Yah, kalimat sederhananya seperti itu. Lekat di ingatannya, Rasalas pernah gamblang menyebut dirinya sebuah rumah untuk Flora. 

"Lo tenang aja, kalo mau nangis, ya tinggal nangis. Tapi lo juga harus tahu kalo hidup kadang harus di ketawain.  Tenang gue bisa jadi rumah buat lo Flo."

Ucapan anak SMA saat itu yang bodohnya Flora percayai. Yah, namanya juga manusia, apa lagi saat-saat itu ia benar-benar merasa paling tersakiti di dunia ini. Merasa paling terhina, merasa paling jatuh, dan merasa paling tidak di mengerti. Yah, lagi-lagi Flora ingat saat-saat itu, tapi kini ia lebih paham. Ia lebih dewasa untuk menghadapi masalah, hm memang apa yang diketahui anak usia 17 tahun saat itu, tahunya hanya menyalahkan keadaan saja. Bukan begitu?

Jangankan bulanan, tahunan pun tak mampu membuat Flora lepas dari bayang-bayang Rasalas. Bahkan diawal-awalnya ia selalu berhalusinasi jika Rasalas mendatanginya dan mengatakan "Flo, gue enggak pergi kemana-mana, gue selalu disamping lo."

Andai, andai saja seperti itu. Tidak ada yang meminta seperti itu padanya, tapi nalurinya mengatakan Rasalas selalu di sampingnya.
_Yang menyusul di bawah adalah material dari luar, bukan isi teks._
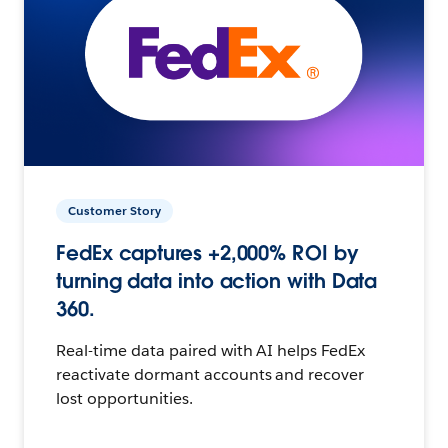
Customer Story
FedEx captures +2,000% ROI by
turning data into action with Data
360.
Real-time data paired with AI helps FedEx
reactivate dormant accounts and recover
lost opportunities.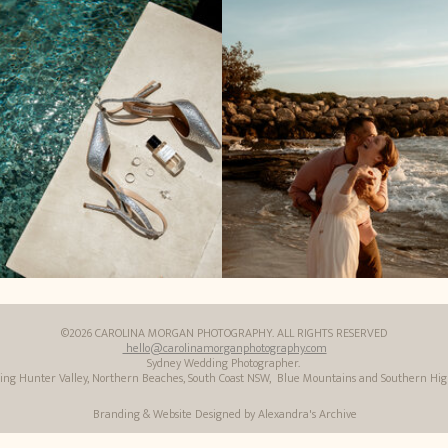
©2026 CAROLINA MORGAN PHOTOGRAPHY. ALL RIGHTS RESERVED
hello@carolinamorganphotography.com
Sydney Wedding Photographer.
ding Hunter Valley, Northern Beaches, South Coast NSW, Blue Mountains and Southern Hi
Branding & Website Designed by Alexandra's Archive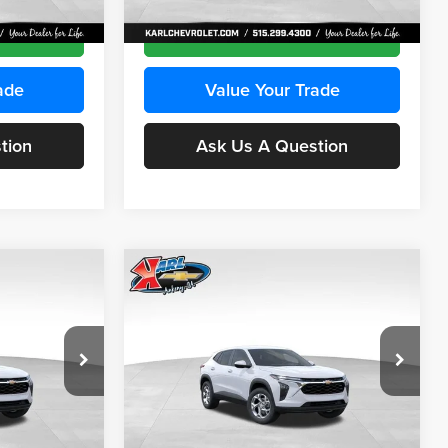
Ext.
Int.
Ext.
Int.
In Transit
ce
Get Best Price
ade
Value Your Trade
tion
Ask Us A Question
Compare Vehicle
INANCE
BUY
FINANCE
2026
Chevrolet Trax
LS
$24,515
$24,515
Price Drop
$370
Karl Chevrolet Ankeny
KARL PRICE
KARL PRICE
SAVINGS
k:
43030
VIN:
KL77LFEP2TC239418
Stock:
43022
More
Model:
1TR58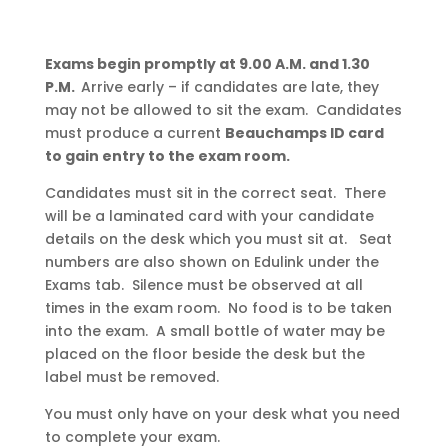
Exams begin promptly at 9.00 A.M. and 1.30
P.M.
Arrive early – if candidates are late, they
may not be allowed to sit the exam. Candidates
must produce a current
Beauchamps ID card
to gain entry to the exam room.
Candidates must sit in the correct seat. There
will be a laminated card with your candidate
details on the desk which you must sit at. Seat
numbers are also shown on Edulink under the
Exams tab. Silence must be observed at all
times in the exam room. No food is to be taken
into the exam. A small bottle of water may be
placed on the floor beside the desk but the
label must be removed.
You must only have on your desk what you need
to complete your exam.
Dijalan persimpangan yang ramai sore ini, Flora kembali untuk beberapa tahun setelah kejadian itu. Membawa sebuket bunga mawar merah dengan perasaan yang campur aduk. Flora berdiri di tepi jalanan seorang diri, menghela nafas seolah memantapkan diri kembali ketempat dimana Rasalas menghianati janjinya untuk selalu berada di samping dirinya dengan jawaban yang masih ia genggam hingga saat ini.
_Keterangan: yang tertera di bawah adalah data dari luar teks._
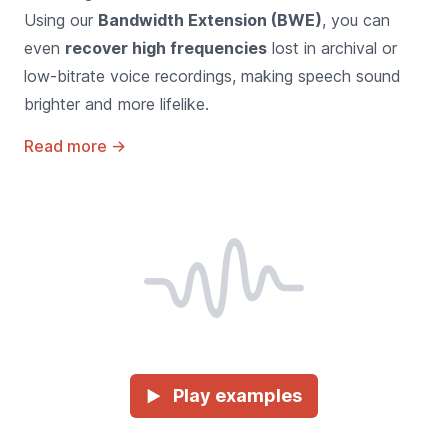
Using our
Bandwidth Extension (BWE)
, you can
even
recover high frequencies
lost in archival or
low-bitrate voice recordings, making speech sound
brighter and more lifelike.
Read more
→
Play examples
►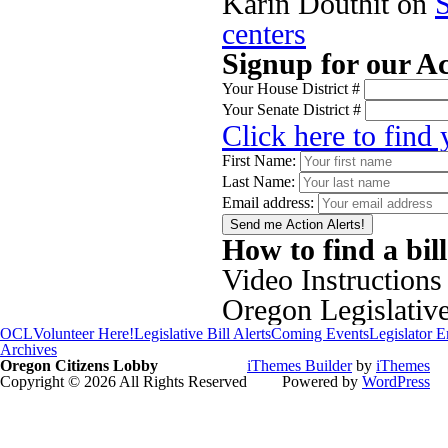
Karin Douthit
on
centers
Signup for our Ac
Your House District #
Your Senate District #
Click here to find
First Name:
Last Name:
Email address:
How to find a bil
Video Instructions
Oregon Legislativ
OCL
Volunteer Here!
Legislative Bill Alerts
Coming Events
Legislator 
Archives
Oregon Citizens Lobby
iThemes Builder
by
iThemes
Copyright © 2026 All Rights Reserved
Powered by
WordPress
"Ras, maaf. Aku belum bisa menemuimu."

Flora melempar buket itu di tengah jalan. Jalan yang merebut Rasalas darinya. Bunga itu hancur saat sebuah truck melindasnya, kelopak-kelopaknya bertaburan di jalanan. Flora menatap itu dengan tatapan datar. Andai lagi, malam itu ia berhasil menahan Rasalas untuk tidak keluar, andai Jaya tak rewel minta jemput di gym. Mungkin Rasalas masih bersamanya saat ini, atau andai setidaknya orang yang membuat Rasalas meninggal ditangkap lalu diberi sangsi yang setimpal. Mungkin Flora sedikit bisa ikhlas.
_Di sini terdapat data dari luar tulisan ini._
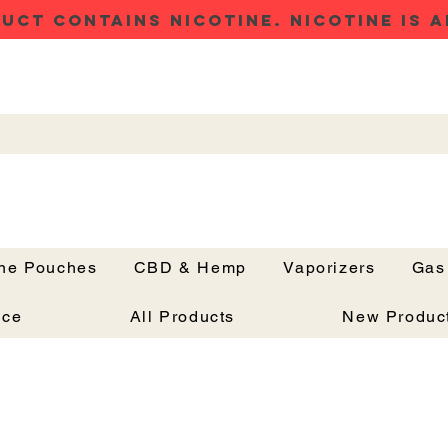
UCT CONTAINS NICOTINE. NICOTINE IS A
ine Pouches
CBD & Hemp
Vaporizers
Gas
Button
nce
All Products
New Produc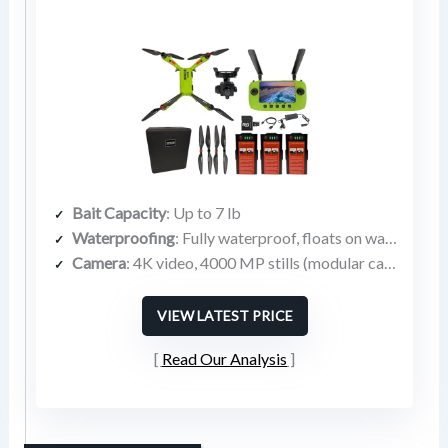
Bait Capacity
: Up to 7 lb
Waterproofing
: Fully waterproof, floats on water
Camera
: 4K video, 4000 MP stills (modular camera bay)
VIEW LATEST PRICE
Read Our Analysis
Isakan pelan keluar dari bibir Flora, bunga mawar itu tak lagi berbentuk, hancur seperti hatinya. Bahkan saking takutnya Flora dengan rasa sakit itu, ia sama sekali tak pernah mengunjungi makam Rasalas setelah pemakamannya. Flora takut, jika Rasalas tahu sampai saat ini ia belum bisa melupakannya, ia belum bisa mengikhlaskannya dan ia belum bisa menerima kepergiannya dengan nyata.

"Ini semua hanya mimpi, dan ada yang salah. Aku ingin kamu mengatakannya seperti saat itu."

Flora ingin menemui Rasalas, ingin sekali sampai ia takut  tak akan bisa melepaskan Rasalas seperti semestinya.

****
Kalan masuk kedalam rumah dengan keadaan mabuk. Raksa yang baru saja keluar kamar dan mendapati Kakaknya dalam keadaan seperti itu hanya berdecak malas dan sebisa mungkin menghindarinya. Namun sayang, Kalan lebih dahulu melihat Raksa.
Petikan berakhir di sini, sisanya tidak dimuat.